[Stored data entries]
—————

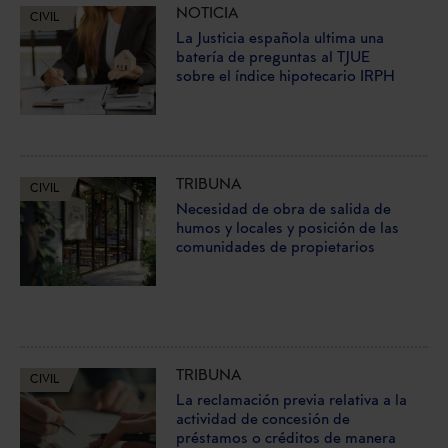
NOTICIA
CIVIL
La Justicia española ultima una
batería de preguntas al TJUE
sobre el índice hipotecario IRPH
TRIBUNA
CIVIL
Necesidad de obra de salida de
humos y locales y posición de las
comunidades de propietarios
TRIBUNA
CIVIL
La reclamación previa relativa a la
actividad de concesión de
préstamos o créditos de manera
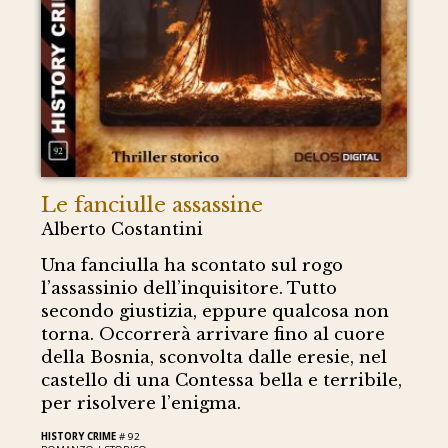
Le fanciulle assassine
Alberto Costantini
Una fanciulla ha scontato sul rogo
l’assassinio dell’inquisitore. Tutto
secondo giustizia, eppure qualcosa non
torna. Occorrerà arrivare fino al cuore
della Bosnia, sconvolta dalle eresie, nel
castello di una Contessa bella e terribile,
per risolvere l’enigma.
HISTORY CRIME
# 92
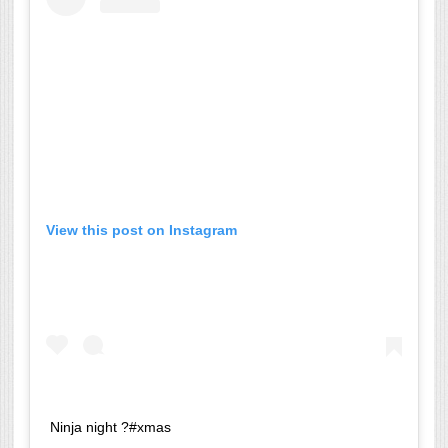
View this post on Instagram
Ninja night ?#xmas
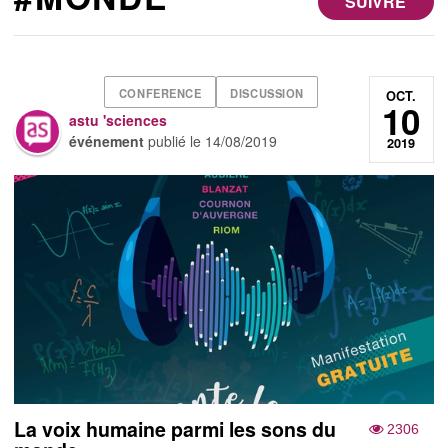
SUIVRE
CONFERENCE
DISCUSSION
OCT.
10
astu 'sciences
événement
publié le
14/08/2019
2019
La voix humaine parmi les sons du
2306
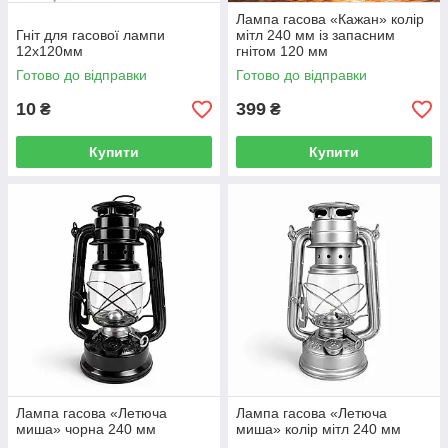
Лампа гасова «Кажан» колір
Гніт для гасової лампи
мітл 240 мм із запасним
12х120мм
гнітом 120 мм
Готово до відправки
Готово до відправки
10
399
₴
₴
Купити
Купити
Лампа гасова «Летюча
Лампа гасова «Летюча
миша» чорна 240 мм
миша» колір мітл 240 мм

—————

PROBLEM DESCRIPTION:
Pull out each line above that contains the word "миша", copying every one in full.

EXERCISE SOLUTION:
миша» чорна 240 мм
миша» колір мітл 240 мм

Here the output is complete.